Reputation: 189
I am trying to use S3 sink connector inside kafka connect , It starts and fails later .
My config looks like :
{
"name": "my-s3-sink3",
"config": {
"connector.class":"io.confluent.connect.s3.S3SinkConnector",
"tasks.max":"1",
"topics":"mysource.topic",
"s3.region":"us-east-1",
"s3.bucket.name": "topicbucket001",
"s3.part.size":"5242880",
"flush.size":"1",
"storage.class":"io.confluent.connect.s3.storage.S3Storage",
"format.class": "io.confluent.connect.s3.format.json.JsonFormat",
"partitioner.class":"io.confluent.connect.storage.partitioner.DefaultPartitioner",
"schema.compatibility":"NONE"
}
}
My connect-distributed.properties look like:
key.converter=org.apache.kafka.connect.json.JsonConverter
value.converter=org.apache.kafka.connect.json.JsonConverter
key.converter.schemas.enable=false
value.converter.schemas.enable=false
errors.tolerance = all
Complete Error log :
[2021-04-06 10:59:04,398] INFO [Consumer clientId=connector-consumer-s3connect12-0, groupId=connect-s3connect12] Member connector-consumer-s3connect12-0-f1e48df8-76ba-49f9-9080-e10b0a34202b sending LeaveGroup request to coordinator **********.kafka.us-east-1.amazonaws.com:9092 (id: 2147483645 rack: null) due to the consumer is being closed (org.apache.kafka.clients.consumer.internals.AbstractCoordinator)
2021-04-06 16:29:04
[2021-04-06 10:59:04,397] ERROR WorkerSinkTask{id=s3connect12-0} Task threw an uncaught and unrecoverable exception.

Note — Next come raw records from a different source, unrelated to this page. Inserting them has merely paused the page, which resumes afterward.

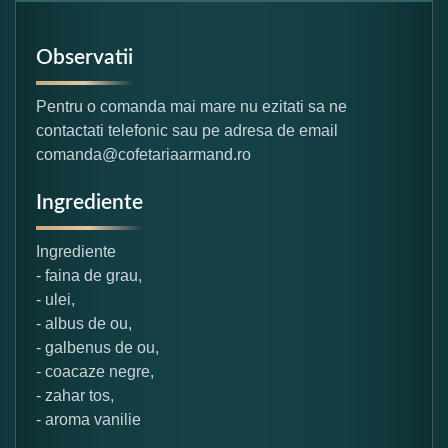
Observatii
Pentru o comanda mai mare nu ezitati sa ne
contactati telefonic sau pe adresa de email
comanda@cofetariaarmand.ro
Ingrediente
Ingrediente
- faina de grau,
- ulei,
- albus de ou,
- galbenus de ou,
- coacaze negre,
- zahar tos,
- aroma vanilie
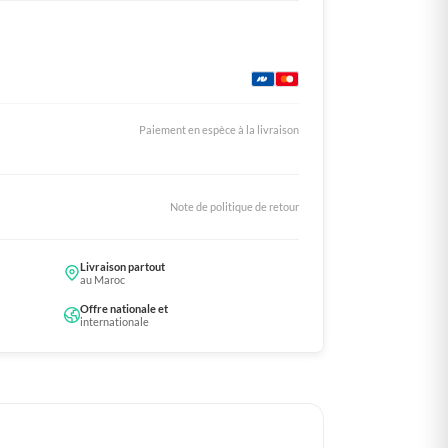
Paiement en espèce à la livraison
Note de politique de retour
Livraison partout
au Maroc
Offre nationale et
internationale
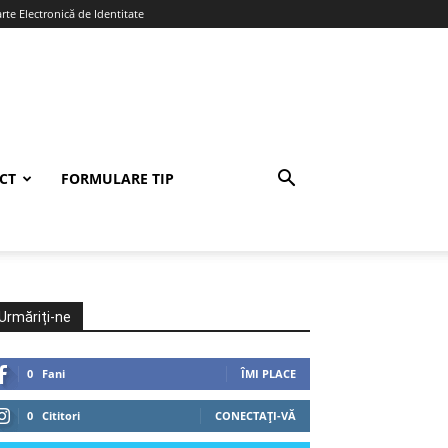
te Electronică de Identitate
CT
FORMULARE TIP
Urmăriți-ne
0
Fani
ÎMI PLACE
0
Cititori
CONECTAȚI-VĂ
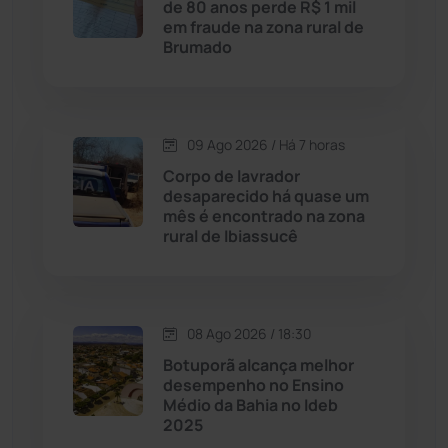
de 80 anos perde R$ 1 mil
Caturama
(65)
em fraude na zona rural de
Brumado
Chapada Diamantina
(430)
Condeúba
(133)
09 Ago 2026 / Há 7 horas
Corpo de lavrador
Contendas do Sincorá
(79)
desaparecido há quase um
mês é encontrado na zona
Cordeiros
(49)
rural de Ibiassucê
Dom Basílio
(391)
08 Ago 2026 / 18:30
Economia
(1236)
Botuporã alcança melhor
desempenho no Ensino
Educação
(232)
Médio da Bahia no Ideb
2025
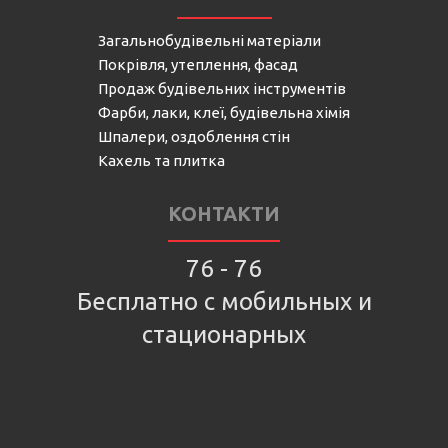
Загальнобудівельні матеріали
Покрівля, утеплення, фасад
Продаж будівельних інструментів
Фарби, лаки, клеї, будівельна хімія
Шпалери, оздоблення стін
Кахель та плитка
КОНТАКТИ
76 - 76
Бесплатно с мобильных и
стационарных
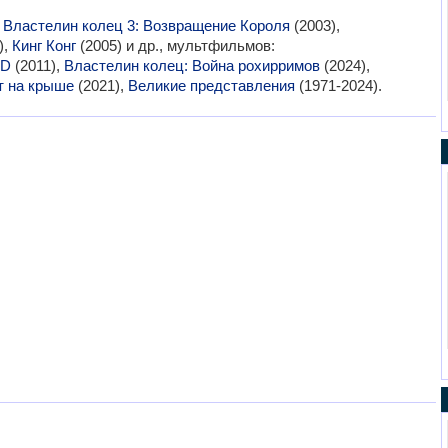
:
Властелин колец 3: Возвращение Короля
(2003),
),
Кинг Конг
(2005) и др., мультфильмов:
3D
(2011),
Властелин колец: Война рохирримов
(2024),
рт на крыше
(2021),
Великие представления
(1971-2024).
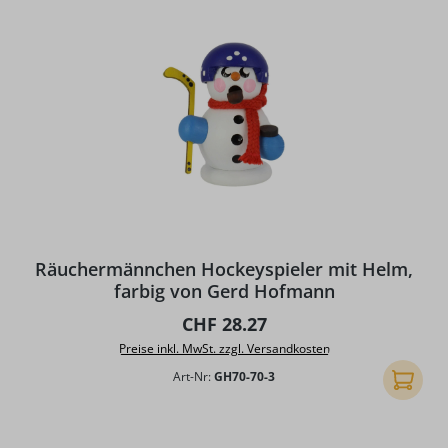
Räuchermännchen Hockeyspieler mit Helm,
farbig von Gerd Hofmann
Regulärer Preis:
CHF 28.27
Preise inkl. MwSt. zzgl. Versandkosten
Art-Nr:
GH70-70-3
In den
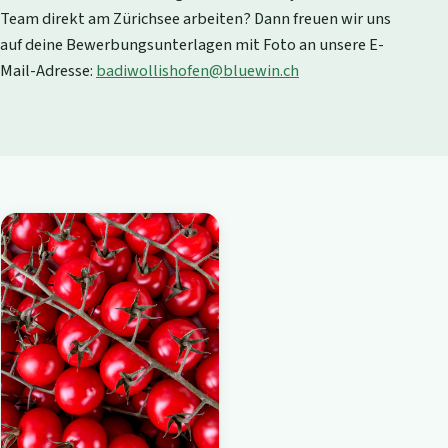
Team direkt am Zürichsee arbeiten? Dann freuen wir uns
auf deine Bewerbungsunterlagen mit Foto an unsere E-
Mail-Adresse:
badiwollishofen@bluewin.ch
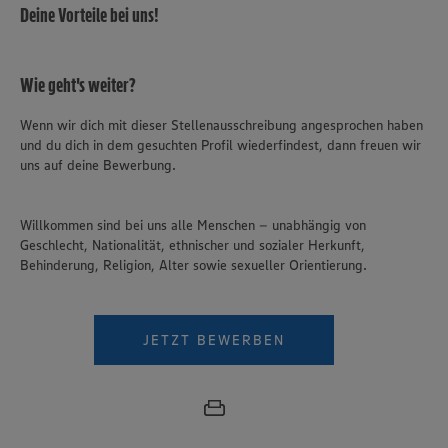
Deine Vorteile bei uns!
Wie geht's weiter?
Wenn wir dich mit dieser Stellenausschreibung angesprochen haben
und du dich in dem gesuchten Profil wiederfindest, dann freuen wir
uns auf deine Bewerbung.
Willkommen sind bei uns alle Menschen – unabhängig von
Geschlecht, Nationalität, ethnischer und sozialer Herkunft,
Behinderung, Religion, Alter sowie sexueller Orientierung.
JETZT BEWERBEN
Wir setzen Cookies und andere Technologien ein, um Ihnen
ein bestmögliches Nutzungserlebnis unserer Website zu
ermöglichen. Wir verwenden Ihre Daten, um unsere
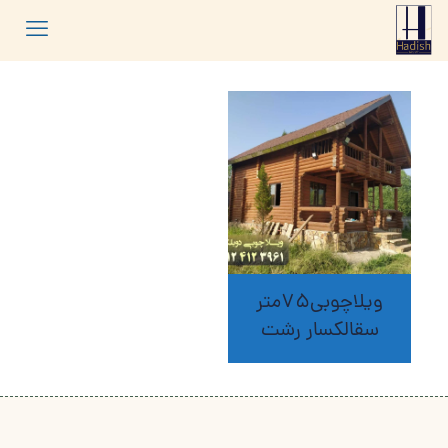
ویلاچوبی75متر
سقالکسار رشت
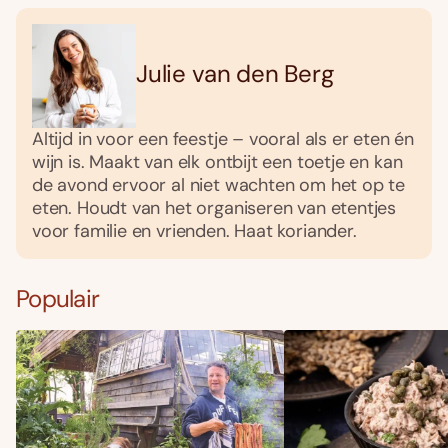
Julie van den Berg
Altijd in voor een feestje – vooral als er eten én
wijn is. Maakt van elk ontbijt een toetje en kan
de avond ervoor al niet wachten om het op te
eten. Houdt van het organiseren van etentjes
voor familie en vrienden. Haat koriander.
Populair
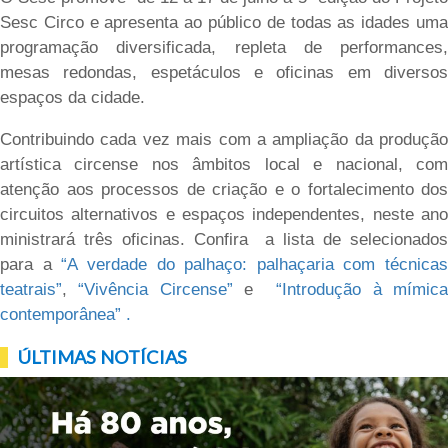
Sesc Circo e apresenta ao público de todas as idades uma
programação diversificada, repleta de performances,
mesas redondas, espetáculos e
oficinas
em diverso
espaços da cidade.
Contribuindo cada vez mais com a ampliação da produção
artística
circense
nos âmbitos local e nacional, co
atenção aos processos de criação e o fortalecimento dos
circuitos alternativos e espaços independentes, neste ano
ministrará três
oficinas. Confira a lista de selecionados
para a
“A verdade do palhaço: palhaçaria com técnicas
teatrais”
,
“Vivência Circense”
e
“Introdução à mímic
contemporânea” .
ÚLTIMAS NOTÍCIAS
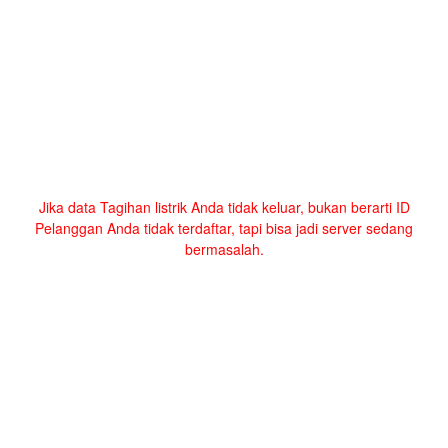
Jika data Tagihan listrik Anda tidak keluar, bukan berarti ID
Pelanggan Anda tidak terdaftar, tapi bisa jadi server sedang
bermasalah.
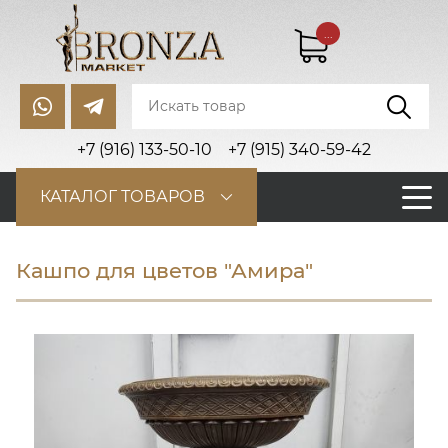
...
+7 (916) 133-50-10
+7 (915) 340-59-42
КАТАЛОГ ТОВАРОВ
Кашпо для цветов "Амира"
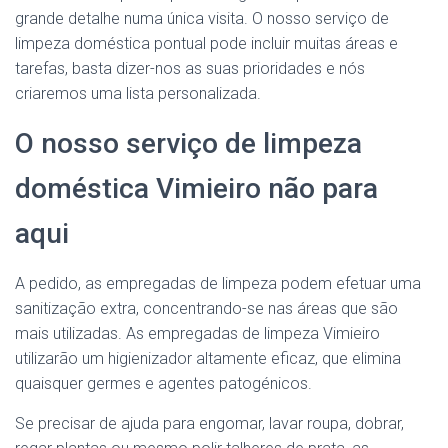
grande detalhe numa única visita. O nosso serviço de
limpeza doméstica pontual pode incluir muitas áreas e
tarefas, basta dizer-nos as suas prioridades e nós
criaremos uma lista personalizada.
O nosso serviço de limpeza
doméstica Vimieiro não para
aqui
A pedido, as empregadas de limpeza podem efetuar uma
sanitização extra, concentrando-se nas áreas que são
mais utilizadas. As empregadas de limpeza Vimieiro
utilizarão um higienizador altamente eficaz, que elimina
quaisquer germes e agentes patogénicos.
Se precisar de ajuda para engomar, lavar roupa, dobrar,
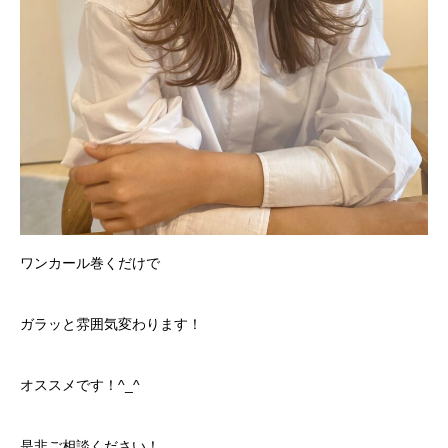
ワンカール巻くだけで
ガラッと雰囲気変わります！
オススメです！^_^
是非ご相談ください！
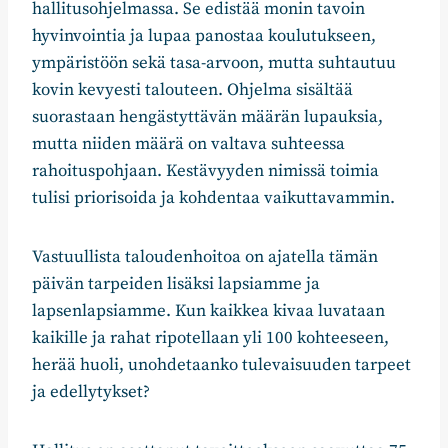
hallitusohjelmassa. Se edistää monin tavoin
hyvinvointia ja lupaa panostaa koulutukseen,
ympäristöön sekä tasa-arvoon, mutta suhtautuu
kovin kevyesti talouteen. Ohjelma sisältää
suorastaan hengästyttävän määrän lupauksia,
mutta niiden määrä on valtava suhteessa
rahoituspohjaan. Kestävyyden nimissä toimia
tulisi priorisoida ja kohdentaa vaikuttavammin.
Vastuullista taloudenhoitoa on ajatella tämän
päivän tarpeiden lisäksi lapsiamme ja
lapsenlapsiamme. Kun kaikkea kivaa luvataan
kaikille ja rahat ripotellaan yli 100 kohteeseen,
herää huoli, unohdetaanko tulevaisuuden tarpeet
ja edellytykset?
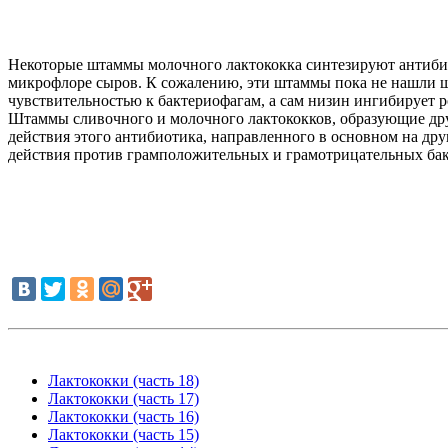
Некоторые штаммы молочного лактококка синтезируют антиби
микрофлоре сыров. К сожалению, эти штаммы пока не нашли ш
чувствительностью к бактериофагам, а сам низин ингибирует 
Штаммы сливочного и молочного лактококков, образующие друг
действия этого антибиотика, направленного в основном на д
действия против грамположительных и грамотрицательных бак
Лактококки (часть 18)
Лактококки (часть 17)
Лактококки (часть 16)
Лактококки (часть 15)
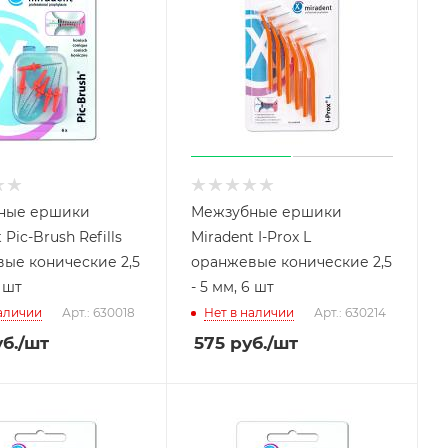
ные ершики
Межзубные ершики
 Pic-Brush Refills
Miradent I-Prox L
ые конические 2,5
оранжевые конические 2,5
6 шт
- 5 мм, 6 шт
наличии
Арт.: 630018
Нет в наличии
Арт.: 630214
б.
/шт
575
руб.
/шт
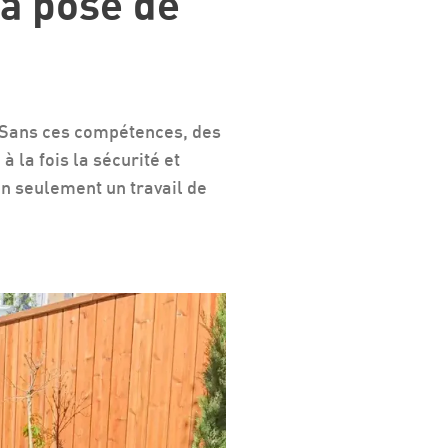
la pose de
s. Sans ces compétences, des
 la fois la sécurité et
on seulement un travail de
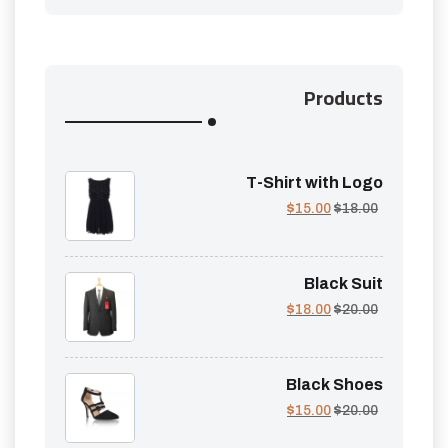
Products
T-Shirt with Logo
$
15.00
$
18.00
Black Suit
$
18.00
$
20.00
Black Shoes
$
15.00
$
20.00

Task is being killed and will not recover until manually restarted (org.apache.kafka.connect.runtime.WorkerTask)
2021-04-06 16:29:04
[2021-04-06 10:59:04,396] ERROR WorkerSinkTask{id=s3connect12-0} Error converting message key in topic 'quickstart-status' partition 3 at offset 0 and timestamp 1617706740956: Converting byte[] to Kafka Connect data failed due to serialization error: (org.apache.kafka.connect.runtime.WorkerSinkTask)
2021-04-06 16:29:04
[2021-04-06 10:59:04,393] INFO [Consumer clientId=connector-consumer-s3connect12-0, groupId=connect-s3connect12] Resetting offset for partition quickstart-status-3 to position FetchPosition{offset=0, offsetEpoch=Optional.empty, currentLeader=LeaderAndEpoch{leader=Optional[***************.kafka.us-east-1.amazonaws.com:9092 (id: 1 rack: use1-az2)], epoch=absent}}. (org.apache.kafka.clients.consumer.internals.SubscriptionState)
Message type :
{
"registertime": 1511985752912,
"userid": "User_6",
"regionid": "Region_8",
"gender": "FEMALE"
}
Upvotes: 0
Views: 1661
Reputation: 189
So I am able to resolve the issue. After specifying the converters explicitly, I was able to resolve the deserialization error and then had an issue with S3 Multipart Upload which was resolved by giving Fargate task permission to the S3 bucket by attaching S3 IAM Policy to the ECS Task definition. Thanks, Robin Moffatt for the solution above!
Upvotes: 0
Reputation: 32090
The problem is the Key SerDe. Per your screenshot the key data is a non-JSON string:
User_2
User_9
etc
So instead of
key.converter=org.apache.kafka.connect.json.JsonConverter
use
key.converter=org.apache.kafka.connect.storage.StringConverter
Edit:
Try this for your connector config, specifying the converters explicitly (as suggested by @OneCricketeer)
{
"name": "my-s3-sink3",
"config": {
"connector.class" : "io.confluent.connect.s3.S3SinkConnector",
"tasks.max" : "1",
"topics" : "mysource.topic",
"s3.region" : "us-east-1",
"s3.bucket.name" : "topicbucket001",
"s3.part.size" : "5242880",
"flush.size" : "1",
"key.converter" : "org.apache.kafka.connect.storage.StringConverter",
"value.converter" : "org.apache.kafka.connect.json.JsonConverter",
"value.converter.schemas.enable": "false",
"storage.class" : "io.confluent.connect.s3.storage.S3Storage",
"format.class" : "io.confluent.connect.s3.format.json.JsonFormat",
"partitioner.class" : "io.confluent.connect.storage.partitioner.DefaultPartitioner",
"schema.compatibility" : "NONE"
}
}
Upvotes: 3